Blockchain is much bigger than bitcoin. There is staggering innovation in the area of distributed ledgers, but most of it will be under the radar for anyone who hasn’t immersed themselves in that world. Here are five technologies and trends to watch.
Bitcoin decentralises money, removing the requirement for a middleman and enabling trustless peer-to-peer transactions. Now, imagine you could do the same for computer code. The result would be a programme that executed instructions when certain conditions were met. No one could stop it because it ran on a virtual computer distributed on thousands of different machines across the planet.
Smart contracts do just that. Ethereum is the most famous smart contracts platform, though that reputation tipped over into infamy when its flagship application went rogue. Smart contracts do exactly what you tell them to; they operate under a ‘code is law’ model.
The DAO – a virtual ‘company’ that managed well over a hundred million dollars worth of Ethereum based on the collective decisions of it holders – was exploited, and tens of millions of dollars drained from it. It caused an existential crisis for Ethereum, whose community had to decide whether to rewrite the supposedly immutable blockchain to reverse the damage. (In the end, they did – a decision which was hugely controversial and that has had far-reaching ramifications.) Amongst other issues, it raised the question of how smart ‘smart’ contracts really are.
There are also questions about the scalability and energy cost of creating a planet-sized computer to run relatively simple programmes, though other platforms, like Lisk, take a different and more efficient approach. Bottom line: smart contracts are a powerful idea and we’ll be seeing a lot more of them.

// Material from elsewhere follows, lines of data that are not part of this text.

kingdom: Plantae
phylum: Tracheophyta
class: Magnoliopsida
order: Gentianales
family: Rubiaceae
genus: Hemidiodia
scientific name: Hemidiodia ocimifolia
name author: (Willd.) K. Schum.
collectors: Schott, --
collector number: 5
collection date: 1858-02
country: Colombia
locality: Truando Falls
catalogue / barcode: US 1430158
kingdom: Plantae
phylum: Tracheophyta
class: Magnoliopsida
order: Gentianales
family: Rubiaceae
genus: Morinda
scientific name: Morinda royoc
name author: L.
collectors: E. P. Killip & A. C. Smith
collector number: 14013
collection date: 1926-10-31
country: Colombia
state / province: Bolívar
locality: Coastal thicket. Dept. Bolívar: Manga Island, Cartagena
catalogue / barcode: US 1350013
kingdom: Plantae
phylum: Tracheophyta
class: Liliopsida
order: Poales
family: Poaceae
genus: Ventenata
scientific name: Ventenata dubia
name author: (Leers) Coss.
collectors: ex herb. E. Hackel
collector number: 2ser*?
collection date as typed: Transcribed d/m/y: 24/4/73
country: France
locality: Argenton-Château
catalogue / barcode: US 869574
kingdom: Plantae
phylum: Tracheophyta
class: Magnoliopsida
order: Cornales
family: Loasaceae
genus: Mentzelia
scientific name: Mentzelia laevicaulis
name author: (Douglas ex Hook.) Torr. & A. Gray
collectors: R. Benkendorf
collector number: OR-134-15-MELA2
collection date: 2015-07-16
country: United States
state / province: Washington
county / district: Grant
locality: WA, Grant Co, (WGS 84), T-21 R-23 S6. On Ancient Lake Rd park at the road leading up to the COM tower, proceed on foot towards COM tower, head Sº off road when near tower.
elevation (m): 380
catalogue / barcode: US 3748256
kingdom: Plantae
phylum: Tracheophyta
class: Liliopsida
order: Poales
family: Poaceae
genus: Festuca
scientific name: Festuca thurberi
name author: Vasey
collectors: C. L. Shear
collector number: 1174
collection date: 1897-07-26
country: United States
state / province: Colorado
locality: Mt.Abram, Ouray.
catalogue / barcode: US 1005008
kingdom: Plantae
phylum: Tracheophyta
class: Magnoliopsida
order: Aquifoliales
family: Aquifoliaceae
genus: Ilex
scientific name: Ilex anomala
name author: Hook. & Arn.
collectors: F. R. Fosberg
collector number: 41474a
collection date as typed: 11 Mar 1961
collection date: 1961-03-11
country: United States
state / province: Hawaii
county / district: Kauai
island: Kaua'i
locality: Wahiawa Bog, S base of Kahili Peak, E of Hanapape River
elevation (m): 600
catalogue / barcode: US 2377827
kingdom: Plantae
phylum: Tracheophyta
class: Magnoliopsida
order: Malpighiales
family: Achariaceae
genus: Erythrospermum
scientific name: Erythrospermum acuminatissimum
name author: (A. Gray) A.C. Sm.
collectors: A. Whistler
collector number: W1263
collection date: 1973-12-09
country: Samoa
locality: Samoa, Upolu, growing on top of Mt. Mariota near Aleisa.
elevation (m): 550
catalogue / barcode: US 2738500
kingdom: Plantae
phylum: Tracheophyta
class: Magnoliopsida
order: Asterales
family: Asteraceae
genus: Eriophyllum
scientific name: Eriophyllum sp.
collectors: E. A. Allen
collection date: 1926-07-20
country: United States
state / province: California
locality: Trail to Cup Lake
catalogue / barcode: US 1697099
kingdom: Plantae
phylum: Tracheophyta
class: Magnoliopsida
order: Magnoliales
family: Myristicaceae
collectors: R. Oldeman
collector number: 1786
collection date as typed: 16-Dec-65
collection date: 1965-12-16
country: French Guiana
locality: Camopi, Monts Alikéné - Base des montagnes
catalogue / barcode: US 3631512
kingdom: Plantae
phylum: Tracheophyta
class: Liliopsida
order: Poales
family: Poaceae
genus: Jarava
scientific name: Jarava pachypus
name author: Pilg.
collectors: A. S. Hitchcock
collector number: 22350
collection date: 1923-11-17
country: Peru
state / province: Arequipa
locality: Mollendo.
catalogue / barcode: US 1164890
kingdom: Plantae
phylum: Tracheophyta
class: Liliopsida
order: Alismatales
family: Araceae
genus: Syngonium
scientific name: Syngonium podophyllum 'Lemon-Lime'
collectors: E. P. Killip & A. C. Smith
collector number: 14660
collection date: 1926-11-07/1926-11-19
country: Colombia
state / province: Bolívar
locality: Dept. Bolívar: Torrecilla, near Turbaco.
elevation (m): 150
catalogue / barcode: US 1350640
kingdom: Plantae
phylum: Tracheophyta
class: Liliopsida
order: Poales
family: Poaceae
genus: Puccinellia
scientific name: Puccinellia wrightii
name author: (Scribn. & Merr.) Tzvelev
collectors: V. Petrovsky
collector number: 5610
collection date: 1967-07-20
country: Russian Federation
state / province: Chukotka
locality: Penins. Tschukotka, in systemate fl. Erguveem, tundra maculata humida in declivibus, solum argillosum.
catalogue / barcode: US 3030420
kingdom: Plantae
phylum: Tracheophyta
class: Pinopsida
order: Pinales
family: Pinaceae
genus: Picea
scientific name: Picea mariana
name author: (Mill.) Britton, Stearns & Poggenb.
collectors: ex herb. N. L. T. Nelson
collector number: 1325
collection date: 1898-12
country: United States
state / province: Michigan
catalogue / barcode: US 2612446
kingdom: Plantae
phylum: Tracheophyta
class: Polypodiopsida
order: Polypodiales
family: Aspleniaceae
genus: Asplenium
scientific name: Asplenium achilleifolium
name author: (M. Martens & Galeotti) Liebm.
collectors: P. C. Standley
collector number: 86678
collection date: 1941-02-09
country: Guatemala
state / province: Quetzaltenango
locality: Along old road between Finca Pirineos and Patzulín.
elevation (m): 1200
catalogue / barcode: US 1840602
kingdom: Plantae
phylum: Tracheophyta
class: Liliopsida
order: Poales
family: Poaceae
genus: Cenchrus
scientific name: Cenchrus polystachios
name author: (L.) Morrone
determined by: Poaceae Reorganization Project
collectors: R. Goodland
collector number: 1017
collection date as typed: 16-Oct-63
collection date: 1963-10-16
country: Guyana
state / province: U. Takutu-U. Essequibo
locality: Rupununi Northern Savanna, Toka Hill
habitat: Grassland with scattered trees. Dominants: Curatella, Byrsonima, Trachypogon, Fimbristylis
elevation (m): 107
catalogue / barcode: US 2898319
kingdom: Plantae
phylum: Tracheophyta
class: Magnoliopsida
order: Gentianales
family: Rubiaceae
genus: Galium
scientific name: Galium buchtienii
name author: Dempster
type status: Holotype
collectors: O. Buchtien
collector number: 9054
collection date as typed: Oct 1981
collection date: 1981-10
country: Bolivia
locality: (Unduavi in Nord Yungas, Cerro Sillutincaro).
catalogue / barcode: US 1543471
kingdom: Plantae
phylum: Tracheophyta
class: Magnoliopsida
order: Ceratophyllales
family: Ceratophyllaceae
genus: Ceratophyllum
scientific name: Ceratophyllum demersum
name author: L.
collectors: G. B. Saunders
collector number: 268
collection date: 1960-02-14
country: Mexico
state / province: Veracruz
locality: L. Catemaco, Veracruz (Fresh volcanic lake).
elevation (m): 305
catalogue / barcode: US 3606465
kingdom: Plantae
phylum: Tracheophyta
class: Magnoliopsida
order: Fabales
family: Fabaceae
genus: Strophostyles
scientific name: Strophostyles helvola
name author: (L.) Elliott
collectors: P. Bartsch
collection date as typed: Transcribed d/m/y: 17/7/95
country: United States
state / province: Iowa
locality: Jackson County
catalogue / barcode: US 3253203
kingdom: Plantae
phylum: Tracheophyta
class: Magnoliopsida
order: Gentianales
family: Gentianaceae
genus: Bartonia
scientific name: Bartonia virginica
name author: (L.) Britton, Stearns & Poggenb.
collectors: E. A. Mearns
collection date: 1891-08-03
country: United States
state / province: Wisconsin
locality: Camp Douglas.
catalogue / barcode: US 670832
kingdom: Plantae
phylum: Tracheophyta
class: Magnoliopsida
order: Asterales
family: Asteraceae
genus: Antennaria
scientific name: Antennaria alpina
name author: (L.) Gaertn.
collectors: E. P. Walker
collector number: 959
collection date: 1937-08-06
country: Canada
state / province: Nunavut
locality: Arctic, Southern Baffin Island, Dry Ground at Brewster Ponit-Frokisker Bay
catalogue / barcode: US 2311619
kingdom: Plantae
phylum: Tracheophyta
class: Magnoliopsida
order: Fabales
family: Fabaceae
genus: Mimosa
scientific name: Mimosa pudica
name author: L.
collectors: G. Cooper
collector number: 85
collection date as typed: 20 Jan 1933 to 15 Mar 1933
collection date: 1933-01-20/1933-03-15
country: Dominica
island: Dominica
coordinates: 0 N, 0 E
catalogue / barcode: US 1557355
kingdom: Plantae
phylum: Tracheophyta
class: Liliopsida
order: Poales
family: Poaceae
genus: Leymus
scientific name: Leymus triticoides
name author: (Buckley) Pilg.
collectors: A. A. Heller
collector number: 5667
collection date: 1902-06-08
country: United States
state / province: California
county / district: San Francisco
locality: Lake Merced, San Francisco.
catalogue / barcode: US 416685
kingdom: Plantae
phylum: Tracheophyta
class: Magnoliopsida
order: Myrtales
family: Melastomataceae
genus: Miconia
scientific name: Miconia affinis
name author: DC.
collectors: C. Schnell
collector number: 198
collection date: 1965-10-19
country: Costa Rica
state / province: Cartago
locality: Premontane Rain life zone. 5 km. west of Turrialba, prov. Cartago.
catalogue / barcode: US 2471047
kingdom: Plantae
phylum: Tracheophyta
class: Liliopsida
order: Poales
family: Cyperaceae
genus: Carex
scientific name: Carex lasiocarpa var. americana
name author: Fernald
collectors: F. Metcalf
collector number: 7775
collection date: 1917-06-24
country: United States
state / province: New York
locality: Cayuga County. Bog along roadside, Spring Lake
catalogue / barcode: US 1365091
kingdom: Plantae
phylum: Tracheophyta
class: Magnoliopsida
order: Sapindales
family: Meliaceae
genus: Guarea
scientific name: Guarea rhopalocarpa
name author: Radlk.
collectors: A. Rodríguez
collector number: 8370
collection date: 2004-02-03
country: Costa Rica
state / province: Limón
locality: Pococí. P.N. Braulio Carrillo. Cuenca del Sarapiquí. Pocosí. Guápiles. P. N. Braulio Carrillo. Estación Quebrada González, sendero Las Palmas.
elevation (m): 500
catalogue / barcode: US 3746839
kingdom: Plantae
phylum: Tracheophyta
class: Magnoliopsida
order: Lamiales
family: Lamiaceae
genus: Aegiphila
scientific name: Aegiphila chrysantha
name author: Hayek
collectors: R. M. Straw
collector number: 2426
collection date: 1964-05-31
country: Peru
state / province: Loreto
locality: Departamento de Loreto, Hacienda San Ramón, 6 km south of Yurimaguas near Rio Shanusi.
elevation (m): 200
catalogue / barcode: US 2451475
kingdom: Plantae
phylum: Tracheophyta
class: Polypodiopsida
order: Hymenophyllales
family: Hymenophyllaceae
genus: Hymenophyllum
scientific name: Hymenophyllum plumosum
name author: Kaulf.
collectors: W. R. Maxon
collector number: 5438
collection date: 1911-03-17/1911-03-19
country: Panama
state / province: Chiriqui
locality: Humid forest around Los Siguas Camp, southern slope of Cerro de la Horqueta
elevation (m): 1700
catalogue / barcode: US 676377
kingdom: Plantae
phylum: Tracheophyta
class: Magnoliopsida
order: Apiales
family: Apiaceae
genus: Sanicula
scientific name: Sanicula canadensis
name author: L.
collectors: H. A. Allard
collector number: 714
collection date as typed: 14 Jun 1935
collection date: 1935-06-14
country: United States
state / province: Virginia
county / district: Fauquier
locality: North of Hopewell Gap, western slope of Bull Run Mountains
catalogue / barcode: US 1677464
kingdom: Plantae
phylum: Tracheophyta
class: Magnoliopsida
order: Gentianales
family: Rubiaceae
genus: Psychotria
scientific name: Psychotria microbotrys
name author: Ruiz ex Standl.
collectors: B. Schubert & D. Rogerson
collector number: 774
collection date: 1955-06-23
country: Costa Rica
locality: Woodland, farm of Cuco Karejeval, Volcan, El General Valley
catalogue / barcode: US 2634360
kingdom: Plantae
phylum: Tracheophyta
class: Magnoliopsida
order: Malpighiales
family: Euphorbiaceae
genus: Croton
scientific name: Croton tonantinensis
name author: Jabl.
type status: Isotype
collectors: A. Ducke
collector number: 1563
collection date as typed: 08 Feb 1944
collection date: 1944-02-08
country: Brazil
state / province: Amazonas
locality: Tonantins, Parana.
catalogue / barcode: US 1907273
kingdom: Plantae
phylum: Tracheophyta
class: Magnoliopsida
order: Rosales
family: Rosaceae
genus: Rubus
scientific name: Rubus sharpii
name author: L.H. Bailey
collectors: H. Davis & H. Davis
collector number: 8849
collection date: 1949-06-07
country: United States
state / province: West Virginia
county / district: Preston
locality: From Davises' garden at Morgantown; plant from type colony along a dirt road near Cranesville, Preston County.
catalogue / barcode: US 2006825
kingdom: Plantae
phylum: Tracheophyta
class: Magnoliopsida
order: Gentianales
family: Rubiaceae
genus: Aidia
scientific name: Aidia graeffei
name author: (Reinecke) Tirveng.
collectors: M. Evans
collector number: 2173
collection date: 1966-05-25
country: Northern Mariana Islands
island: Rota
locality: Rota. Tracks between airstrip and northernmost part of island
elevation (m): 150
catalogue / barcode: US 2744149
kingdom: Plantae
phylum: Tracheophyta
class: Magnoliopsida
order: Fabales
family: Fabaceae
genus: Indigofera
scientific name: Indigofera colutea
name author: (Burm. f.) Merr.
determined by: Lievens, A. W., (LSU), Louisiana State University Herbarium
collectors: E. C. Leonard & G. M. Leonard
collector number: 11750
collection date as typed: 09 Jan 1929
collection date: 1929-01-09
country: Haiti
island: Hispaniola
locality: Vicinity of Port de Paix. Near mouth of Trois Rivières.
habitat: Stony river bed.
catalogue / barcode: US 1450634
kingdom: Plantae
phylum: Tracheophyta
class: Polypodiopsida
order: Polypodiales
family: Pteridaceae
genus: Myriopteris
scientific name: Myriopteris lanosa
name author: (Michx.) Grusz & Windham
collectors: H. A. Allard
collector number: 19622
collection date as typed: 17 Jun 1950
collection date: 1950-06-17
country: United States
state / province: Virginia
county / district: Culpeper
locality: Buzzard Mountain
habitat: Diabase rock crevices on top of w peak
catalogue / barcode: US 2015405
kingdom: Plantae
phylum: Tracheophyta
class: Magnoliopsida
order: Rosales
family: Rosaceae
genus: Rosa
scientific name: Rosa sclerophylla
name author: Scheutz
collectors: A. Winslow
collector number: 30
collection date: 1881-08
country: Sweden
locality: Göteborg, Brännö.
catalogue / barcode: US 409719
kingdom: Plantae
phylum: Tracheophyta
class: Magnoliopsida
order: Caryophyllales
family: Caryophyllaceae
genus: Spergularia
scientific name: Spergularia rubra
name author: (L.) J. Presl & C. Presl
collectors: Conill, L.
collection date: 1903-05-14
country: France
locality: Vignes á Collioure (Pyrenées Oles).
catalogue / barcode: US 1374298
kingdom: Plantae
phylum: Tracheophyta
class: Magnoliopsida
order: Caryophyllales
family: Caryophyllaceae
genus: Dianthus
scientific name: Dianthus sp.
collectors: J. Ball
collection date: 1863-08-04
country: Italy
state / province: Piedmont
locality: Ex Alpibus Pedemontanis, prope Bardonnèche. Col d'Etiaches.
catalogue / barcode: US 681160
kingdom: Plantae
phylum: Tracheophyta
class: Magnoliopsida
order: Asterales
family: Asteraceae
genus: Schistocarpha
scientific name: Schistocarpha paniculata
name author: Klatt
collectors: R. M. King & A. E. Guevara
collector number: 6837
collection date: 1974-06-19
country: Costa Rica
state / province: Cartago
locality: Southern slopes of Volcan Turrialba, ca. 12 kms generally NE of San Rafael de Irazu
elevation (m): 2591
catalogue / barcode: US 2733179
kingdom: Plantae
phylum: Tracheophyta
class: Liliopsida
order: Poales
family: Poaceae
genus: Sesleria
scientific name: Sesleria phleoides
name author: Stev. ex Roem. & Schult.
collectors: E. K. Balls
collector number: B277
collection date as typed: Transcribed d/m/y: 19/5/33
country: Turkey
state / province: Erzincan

Creating and maintaining your own blockchain is a pain. It’s a specialist business to code the software, and you need a whole network of computers running it to secure your network. No surprise, then, that the same approach that has driven cloud services – everything from file storage to running software – has started to appear in the blockchain sector too. The new ‘blockchain-as-a-service’ (BaaS) platforms aim to bring the benefits of blockchain to businesses and organizations that don’t have the resources to create their own.
Microsoft has been spearheading the BaaS approach with Azure, which makes different blockchains available to users. But specific platforms are being designed that will enable anyone to launch their own bespoke blockchain. They can do this with their own parameters, on the back of an existing blockchain. You get the functionality you want, just without the hassle of maintaining the network. Stratis is one such BaaS platform, which aims to bring a ‘cloud computing’ approach to blockchain deployment. Ardor, too, will offer an ‘off-the-peg’ approach to launching new blockchains.
Bitcoin as a protocol is remarkably secure, but that strength comes tons of expended energy. By some estimates, the bitcoin network consumes as much power as Ireland. Many other cryptocurrencies operate on the same ‘proof-of-work’ principle – albeit on a far smaller scale – but more energy efficient alternatives like proof-of-stake are being trialled.
Another approach is to ‘recycle’ bitcoin’s energy usage by using its network to validate transactions on other blockchains. Komodo, a new privacy-centric blockchain project which is just launching its crowd-fund, is pioneering this approach: digests of batches of transactions on its own blockchain are periodically logged on the bitcoin blockchain to engrave the historical record in stone. That offers both the flexibility and innovation made possible by using a new blockchain, along with the unassailable security of bitcoin’s chain.
There’s no doubt that blockchain can and already is disrupting the existing ecash payments system. Banks and governments are catching onto the efficiencies and other advantages. They don’t generally like the idea of giving up control of money they create and oversee, similar to bitcoin. On the bitcoin ledger, once a transaction has been made it’s permanent. There are no do-overs, no reversibility. And so central and commercial banks are researching and creating their own kind of blockchains. These are so-called permissioned ledgers that can restrict who makes transactions and intervene when they want to. Depending on where you stand, these are either a wonderful improvement on the classic blockchain. However, there’s also an unthinkable oxymoron that flies in the face of everything bitcoin stands for. Wherever you stand, though, permissioned ledgers are coming down the track fast.
Tangle: the blockchain that isn’t a blockchain
Blockchain is great, but it has problems. It’s hard to scale up, since there’s so much information stored on the ledger. There are various ways to address this. One is the Tangle, pioneered by Iota, which – if you really want to know – is a form of Directed Acyclic Graph (DAG). It’s less of a block-chain than a block-braid. One is a lightweight, scalable approach that circumvents some of the blockchain’s limitations. However, it still allows peer-to-peer transfers of information.
Over the coming months and years, we can expect greater evolution of the technology to include more forms of blockchains-that-aren’t-quite-blockchains.